Here is what I tried for some NIRSPec data - it seemed to work for the data I was working with [^Flag_badpix_nrs.py]

stscijgbot-jp · Answer 13 · Tue May 21 2024 05:33:07 GMT+0800 (China Standard Time)

Comment by Jane Morrison on JIRA:

Davids original code only flagged the science data - but I found if you also flagged the background "warm pixels" then when they are used in the pipeline the warm pixels are flagged and not used and it gave me better results.

I attached the modified version of David's notebook that I used.

stscijgbot-jp · Answer 14 · Tue May 21 2024 21:13:07 GMT+0800 (China Standard Time)

Comment by Rachel Plesha on JIRA:

David Law originally this was presented as a possibility for WFSS as well, but I notice that this ticket only lists IFU as an affected mode and instrument. Should those fields be updated to include WFSS (NIRISS & NIRCam) and MOS (NIRSpec), or did you want to keep that implementation and testing in a different ticket somewhere?

stscijgbot-jp · Answer 15 · Tue May 21 2024 22:28:08 GMT+0800 (China Standard Time)

Comment by David Law on JIRA:

Rachel Plesha The mode indicated on the ticket metadata isn't particularly meaningful in this case.

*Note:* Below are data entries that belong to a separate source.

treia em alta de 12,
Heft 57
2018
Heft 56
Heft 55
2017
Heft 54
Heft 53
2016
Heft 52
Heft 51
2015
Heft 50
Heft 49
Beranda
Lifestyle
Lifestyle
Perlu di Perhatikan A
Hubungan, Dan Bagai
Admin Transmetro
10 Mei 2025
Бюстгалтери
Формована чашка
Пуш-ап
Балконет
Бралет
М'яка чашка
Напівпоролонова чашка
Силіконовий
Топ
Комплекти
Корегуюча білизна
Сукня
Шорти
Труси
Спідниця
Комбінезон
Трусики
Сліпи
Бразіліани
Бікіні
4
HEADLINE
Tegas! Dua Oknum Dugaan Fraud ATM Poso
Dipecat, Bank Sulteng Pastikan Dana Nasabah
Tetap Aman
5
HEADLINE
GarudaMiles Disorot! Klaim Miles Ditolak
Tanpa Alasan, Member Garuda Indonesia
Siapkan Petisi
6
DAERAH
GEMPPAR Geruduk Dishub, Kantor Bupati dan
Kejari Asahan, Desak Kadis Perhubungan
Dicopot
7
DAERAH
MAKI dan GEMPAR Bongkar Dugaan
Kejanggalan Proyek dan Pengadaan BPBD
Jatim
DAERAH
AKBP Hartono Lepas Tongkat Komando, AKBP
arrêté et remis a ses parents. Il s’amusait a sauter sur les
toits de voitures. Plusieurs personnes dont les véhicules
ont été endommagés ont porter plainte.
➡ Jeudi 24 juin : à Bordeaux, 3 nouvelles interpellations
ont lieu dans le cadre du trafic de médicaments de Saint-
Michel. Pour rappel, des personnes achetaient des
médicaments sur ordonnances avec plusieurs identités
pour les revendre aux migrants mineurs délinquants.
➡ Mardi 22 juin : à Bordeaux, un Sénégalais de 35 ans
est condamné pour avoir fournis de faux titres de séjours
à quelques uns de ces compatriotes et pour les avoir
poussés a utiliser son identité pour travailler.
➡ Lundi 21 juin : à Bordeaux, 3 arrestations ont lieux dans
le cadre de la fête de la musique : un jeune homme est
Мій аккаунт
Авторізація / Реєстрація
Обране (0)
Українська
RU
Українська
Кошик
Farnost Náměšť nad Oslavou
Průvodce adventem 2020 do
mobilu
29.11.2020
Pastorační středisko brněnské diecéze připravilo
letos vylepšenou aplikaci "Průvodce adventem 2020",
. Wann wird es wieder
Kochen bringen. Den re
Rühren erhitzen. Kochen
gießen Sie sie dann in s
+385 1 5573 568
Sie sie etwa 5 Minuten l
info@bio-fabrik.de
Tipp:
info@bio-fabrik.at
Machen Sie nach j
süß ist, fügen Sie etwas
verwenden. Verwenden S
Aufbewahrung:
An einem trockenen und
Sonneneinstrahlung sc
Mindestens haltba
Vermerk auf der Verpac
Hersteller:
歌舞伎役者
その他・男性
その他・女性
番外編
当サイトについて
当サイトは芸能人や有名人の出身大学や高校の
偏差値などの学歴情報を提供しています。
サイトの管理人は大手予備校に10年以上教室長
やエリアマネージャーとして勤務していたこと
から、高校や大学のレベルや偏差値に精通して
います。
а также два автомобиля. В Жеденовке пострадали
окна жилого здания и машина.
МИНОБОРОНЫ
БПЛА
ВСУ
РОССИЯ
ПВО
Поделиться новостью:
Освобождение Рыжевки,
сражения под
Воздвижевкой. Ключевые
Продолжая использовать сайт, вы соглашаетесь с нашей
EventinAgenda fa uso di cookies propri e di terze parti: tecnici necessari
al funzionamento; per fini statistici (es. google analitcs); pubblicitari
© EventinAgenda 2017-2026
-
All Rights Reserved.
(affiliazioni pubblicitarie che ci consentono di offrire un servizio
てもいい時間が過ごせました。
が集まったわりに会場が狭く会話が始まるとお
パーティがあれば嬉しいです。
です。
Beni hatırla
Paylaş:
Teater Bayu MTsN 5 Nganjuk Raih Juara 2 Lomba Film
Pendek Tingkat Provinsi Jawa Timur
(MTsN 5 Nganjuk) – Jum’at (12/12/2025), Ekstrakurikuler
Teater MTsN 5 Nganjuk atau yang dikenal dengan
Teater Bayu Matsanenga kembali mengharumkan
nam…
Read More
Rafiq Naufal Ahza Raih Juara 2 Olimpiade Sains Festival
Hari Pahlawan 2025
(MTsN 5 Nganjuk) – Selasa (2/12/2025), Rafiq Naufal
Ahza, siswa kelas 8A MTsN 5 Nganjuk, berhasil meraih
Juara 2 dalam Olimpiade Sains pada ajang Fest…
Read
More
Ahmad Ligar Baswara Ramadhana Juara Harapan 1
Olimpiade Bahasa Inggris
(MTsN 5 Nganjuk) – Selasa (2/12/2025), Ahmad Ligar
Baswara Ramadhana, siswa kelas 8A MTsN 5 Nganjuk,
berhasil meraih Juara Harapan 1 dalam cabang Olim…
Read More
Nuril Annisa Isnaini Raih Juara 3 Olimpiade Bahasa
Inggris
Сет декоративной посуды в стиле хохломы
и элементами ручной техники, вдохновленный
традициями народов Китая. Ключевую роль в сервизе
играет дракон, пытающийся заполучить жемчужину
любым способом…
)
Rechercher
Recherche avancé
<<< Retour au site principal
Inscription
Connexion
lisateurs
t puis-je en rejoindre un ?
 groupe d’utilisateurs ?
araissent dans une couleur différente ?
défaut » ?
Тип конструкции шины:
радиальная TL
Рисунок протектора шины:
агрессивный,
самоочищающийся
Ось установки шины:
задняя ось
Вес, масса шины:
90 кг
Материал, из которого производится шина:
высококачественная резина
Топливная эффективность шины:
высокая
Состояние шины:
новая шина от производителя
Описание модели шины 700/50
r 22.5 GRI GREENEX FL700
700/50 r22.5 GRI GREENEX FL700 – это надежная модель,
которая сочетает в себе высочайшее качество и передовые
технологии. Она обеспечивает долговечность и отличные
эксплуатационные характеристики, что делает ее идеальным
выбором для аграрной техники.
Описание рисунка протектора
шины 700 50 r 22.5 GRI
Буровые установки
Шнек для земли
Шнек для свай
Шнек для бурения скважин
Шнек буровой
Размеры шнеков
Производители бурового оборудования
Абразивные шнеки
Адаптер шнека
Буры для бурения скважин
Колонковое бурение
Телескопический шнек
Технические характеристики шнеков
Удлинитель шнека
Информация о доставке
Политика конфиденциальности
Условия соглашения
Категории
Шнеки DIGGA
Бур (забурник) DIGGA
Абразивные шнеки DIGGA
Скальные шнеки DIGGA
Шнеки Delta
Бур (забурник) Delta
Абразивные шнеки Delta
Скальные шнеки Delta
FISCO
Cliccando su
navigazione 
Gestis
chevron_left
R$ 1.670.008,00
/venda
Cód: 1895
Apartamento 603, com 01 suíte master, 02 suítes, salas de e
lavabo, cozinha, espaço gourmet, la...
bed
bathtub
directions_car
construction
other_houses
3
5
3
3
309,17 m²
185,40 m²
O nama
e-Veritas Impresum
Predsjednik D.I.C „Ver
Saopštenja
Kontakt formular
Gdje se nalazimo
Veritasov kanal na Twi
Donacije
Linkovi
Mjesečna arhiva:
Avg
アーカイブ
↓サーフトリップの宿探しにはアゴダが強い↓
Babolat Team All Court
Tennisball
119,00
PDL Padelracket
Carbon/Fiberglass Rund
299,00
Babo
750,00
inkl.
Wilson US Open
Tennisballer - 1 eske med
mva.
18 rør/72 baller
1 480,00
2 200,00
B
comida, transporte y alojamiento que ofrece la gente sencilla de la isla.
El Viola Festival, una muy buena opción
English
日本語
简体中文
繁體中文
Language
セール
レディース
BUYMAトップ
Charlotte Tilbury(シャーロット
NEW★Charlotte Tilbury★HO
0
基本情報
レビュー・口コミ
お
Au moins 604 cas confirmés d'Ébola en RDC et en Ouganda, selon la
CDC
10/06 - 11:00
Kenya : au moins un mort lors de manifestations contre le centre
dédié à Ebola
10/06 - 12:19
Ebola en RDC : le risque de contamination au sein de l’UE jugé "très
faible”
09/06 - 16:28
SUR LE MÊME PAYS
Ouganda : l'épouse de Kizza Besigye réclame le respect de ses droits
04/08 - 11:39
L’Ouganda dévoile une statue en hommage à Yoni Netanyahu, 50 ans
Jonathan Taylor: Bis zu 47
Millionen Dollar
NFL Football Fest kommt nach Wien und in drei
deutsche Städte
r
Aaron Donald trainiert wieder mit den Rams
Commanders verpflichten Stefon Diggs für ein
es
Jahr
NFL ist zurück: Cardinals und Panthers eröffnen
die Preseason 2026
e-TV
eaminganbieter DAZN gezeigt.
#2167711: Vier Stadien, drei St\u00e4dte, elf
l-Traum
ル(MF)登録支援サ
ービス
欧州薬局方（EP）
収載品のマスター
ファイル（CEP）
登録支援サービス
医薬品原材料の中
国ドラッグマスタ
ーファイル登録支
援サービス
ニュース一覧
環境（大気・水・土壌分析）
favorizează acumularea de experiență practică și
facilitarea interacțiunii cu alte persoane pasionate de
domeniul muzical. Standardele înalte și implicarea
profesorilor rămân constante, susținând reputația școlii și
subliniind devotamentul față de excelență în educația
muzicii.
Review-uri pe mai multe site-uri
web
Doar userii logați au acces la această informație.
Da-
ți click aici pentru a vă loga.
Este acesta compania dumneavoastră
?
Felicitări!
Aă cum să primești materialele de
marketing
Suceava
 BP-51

It's true that the routine originated from and has been tested most on IFU data, but obviously we're also optimistic that it could (in some science cases) perform well for many of the other modes too.

Rather than checking every mode option I'm inclined to leave it as-is, but certainly this ticket can be used for feedback from any of the modes.

stscijgbot-jp · Answer 16 · Tue May 21 2024 23:23:08 GMT+0800 (China Standard Time)

Comment by Rachel Plesha on JIRA:

David Law we depend heavily on the metadata to determine the work needed to be done, prioritized, and discussed. If our instrument isn't listed, then we will likely miss the ticket unless it it brought to our attention separately. It is much more useful to have the labels correct and then later decide that we do not need to test for different modes than to miss the ticket because it did not have the label and realize we needed to test it.

So perhaps phrasing this in a different way, do you want this to be looked into for WFSS further based on our initial meeting? If so, we need to add labels for our workflow.

stscijgbot-jp · Answer 17 · Tue May 21 2024 23:48:08 GMT+0800 (China Standard Time)

Comment by David Law on JIRA:

Rachel Plesha If it's helpful for your workflow we can certainly add WFSS.